Another factor that appears to exert a positive influence is finding meaning in life. The Jewish-Austrian psychiatrist Viktor Frankl, who was interned in Auschwitz concentration camp during the Second World War, observed that those who survived the camp and lived were not necessarily the healthiest, but rather those motivated by a purpose, such as longing to reconnect with family after liberation. In his book Man’s Search for Meaning, he quotes the German philosopher Nietzsche: “He who has a ‘why’ to live can bear almost any ‘how’.”
Returning to the case of Clara, perhaps she was endowed with an unusually high measure of this drive which, combined with optimal medical, nursing, and personal care, may well be what sustained her even with terminal CHF for five long years. Moreover, the fact that she survived her Holocaust experiences while millions around her did not, may be evidence of a lifelong strong determination to survive. While most Holocaust victims died simply because circumstances left them absolutely no alternative, some survivors may have triumphed in part because of desperate determination. Clara is not the only Holocaust survivor I have cared for who has displayed an unexpected lifelong ability to overcome medical and personal tribulation for decades after the holocaust.

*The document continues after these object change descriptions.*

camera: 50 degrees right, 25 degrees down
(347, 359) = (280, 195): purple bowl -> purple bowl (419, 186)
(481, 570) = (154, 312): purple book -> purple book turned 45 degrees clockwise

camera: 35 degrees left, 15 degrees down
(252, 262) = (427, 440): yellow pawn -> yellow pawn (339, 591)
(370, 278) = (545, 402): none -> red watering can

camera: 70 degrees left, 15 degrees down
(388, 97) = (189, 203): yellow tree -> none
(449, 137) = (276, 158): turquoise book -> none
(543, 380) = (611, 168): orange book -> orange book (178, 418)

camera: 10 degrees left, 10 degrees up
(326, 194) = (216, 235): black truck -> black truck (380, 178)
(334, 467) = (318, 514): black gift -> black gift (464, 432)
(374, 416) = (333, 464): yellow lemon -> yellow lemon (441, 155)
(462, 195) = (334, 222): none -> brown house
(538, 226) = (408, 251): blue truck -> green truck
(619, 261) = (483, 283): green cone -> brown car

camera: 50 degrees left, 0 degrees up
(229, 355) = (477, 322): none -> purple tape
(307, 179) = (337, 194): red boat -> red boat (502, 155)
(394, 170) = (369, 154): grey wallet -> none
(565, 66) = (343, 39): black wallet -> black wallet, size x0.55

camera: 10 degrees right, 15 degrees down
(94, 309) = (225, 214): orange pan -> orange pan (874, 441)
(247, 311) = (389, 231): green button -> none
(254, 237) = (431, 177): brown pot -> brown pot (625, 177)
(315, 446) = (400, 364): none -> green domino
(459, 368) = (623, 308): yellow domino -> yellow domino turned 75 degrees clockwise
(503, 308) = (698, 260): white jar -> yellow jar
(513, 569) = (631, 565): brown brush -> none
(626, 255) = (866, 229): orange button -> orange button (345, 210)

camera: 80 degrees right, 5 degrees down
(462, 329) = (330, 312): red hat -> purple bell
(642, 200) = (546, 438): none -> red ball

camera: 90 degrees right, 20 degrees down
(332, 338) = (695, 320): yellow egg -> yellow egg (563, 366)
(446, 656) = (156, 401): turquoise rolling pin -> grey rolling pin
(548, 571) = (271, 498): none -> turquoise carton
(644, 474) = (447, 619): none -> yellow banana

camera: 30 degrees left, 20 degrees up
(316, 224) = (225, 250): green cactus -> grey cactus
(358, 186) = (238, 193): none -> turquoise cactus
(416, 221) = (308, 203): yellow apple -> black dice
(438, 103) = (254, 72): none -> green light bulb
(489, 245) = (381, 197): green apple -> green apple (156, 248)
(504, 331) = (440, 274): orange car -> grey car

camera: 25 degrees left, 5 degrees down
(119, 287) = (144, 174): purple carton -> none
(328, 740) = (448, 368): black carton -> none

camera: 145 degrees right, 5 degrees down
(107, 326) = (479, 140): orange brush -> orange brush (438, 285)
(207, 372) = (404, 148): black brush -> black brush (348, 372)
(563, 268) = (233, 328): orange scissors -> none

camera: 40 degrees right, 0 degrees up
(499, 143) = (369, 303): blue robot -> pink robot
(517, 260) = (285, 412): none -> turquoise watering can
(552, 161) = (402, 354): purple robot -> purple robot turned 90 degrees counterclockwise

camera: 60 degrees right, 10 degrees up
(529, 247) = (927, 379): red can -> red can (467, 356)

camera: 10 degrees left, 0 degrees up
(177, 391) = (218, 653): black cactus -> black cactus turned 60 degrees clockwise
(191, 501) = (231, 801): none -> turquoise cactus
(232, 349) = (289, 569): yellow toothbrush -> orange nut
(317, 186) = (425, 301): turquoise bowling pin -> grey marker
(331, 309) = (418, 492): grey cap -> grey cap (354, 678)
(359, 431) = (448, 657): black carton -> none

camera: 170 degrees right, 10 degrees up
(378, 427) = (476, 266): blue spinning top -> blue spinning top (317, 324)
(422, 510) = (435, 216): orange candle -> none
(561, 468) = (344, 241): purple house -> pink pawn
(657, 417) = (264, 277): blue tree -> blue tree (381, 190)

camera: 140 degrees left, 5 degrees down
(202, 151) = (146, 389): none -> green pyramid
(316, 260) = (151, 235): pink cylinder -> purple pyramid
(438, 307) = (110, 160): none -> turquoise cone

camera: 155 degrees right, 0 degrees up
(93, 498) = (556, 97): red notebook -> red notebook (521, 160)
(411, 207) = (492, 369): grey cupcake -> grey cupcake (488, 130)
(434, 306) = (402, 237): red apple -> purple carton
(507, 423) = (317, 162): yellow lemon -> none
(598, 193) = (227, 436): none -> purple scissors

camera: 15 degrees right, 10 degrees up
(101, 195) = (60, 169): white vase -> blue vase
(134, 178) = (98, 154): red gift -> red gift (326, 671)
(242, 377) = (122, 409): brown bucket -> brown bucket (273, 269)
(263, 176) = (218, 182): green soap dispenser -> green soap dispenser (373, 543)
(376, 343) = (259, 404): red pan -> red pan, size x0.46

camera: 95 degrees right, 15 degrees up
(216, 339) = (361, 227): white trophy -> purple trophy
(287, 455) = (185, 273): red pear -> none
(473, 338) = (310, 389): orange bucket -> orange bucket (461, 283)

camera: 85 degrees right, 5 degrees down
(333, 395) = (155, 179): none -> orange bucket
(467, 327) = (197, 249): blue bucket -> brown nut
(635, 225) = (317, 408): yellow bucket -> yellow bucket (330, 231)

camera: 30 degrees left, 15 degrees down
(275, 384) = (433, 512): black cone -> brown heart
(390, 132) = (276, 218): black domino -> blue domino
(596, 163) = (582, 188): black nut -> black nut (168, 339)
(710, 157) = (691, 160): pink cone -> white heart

Sara, too, may have been endowed with a powerful will to live which continued to sustain her long after she had lost her cognitive faculties. It may also have enabled her to overcome the acute illness she faced at the end of her life.
In conclusion, I am suggesting that the will to live is a powerful attribute with which we are all endowed, each in our own measure. Outside factors and outlook may at times enhance or enfeeble it.
Given what we are now witnessing in the conflict between Russia and Ukraine, I speculate as to whether one may extend the “will to live” concept to countries. Ukraine, by all accounts, was objectively at a vast military disadvantage as compared to Russia. Nonetheless, against all odds, it has surprised the world by the strength of its resistance to its overbearing neighbor. Before the war there was nothing unusually positively exceptional about Ukraine. It was beset by a host of problems that included significant economic woes, rampant corruption, and an inexperienced president. Nonetheless, and in direct contrast to other countries that capitulated swiftly in the face of Russian onslaughts, Zelensky the Ukrainian leader, and his people continue to thwart the incursion with indomitable determination. Their desire to maintain their political independence has given them an unwavering sense of purpose. I suggest that the discrepancy between the comparative failure of the powerful Russian forces of oppression and the comparative success of lesser Ukrainian resources can be explained by the assumption that the Ukrainian people under President Zelensky’s leadership possess the will to survive in a very high degree.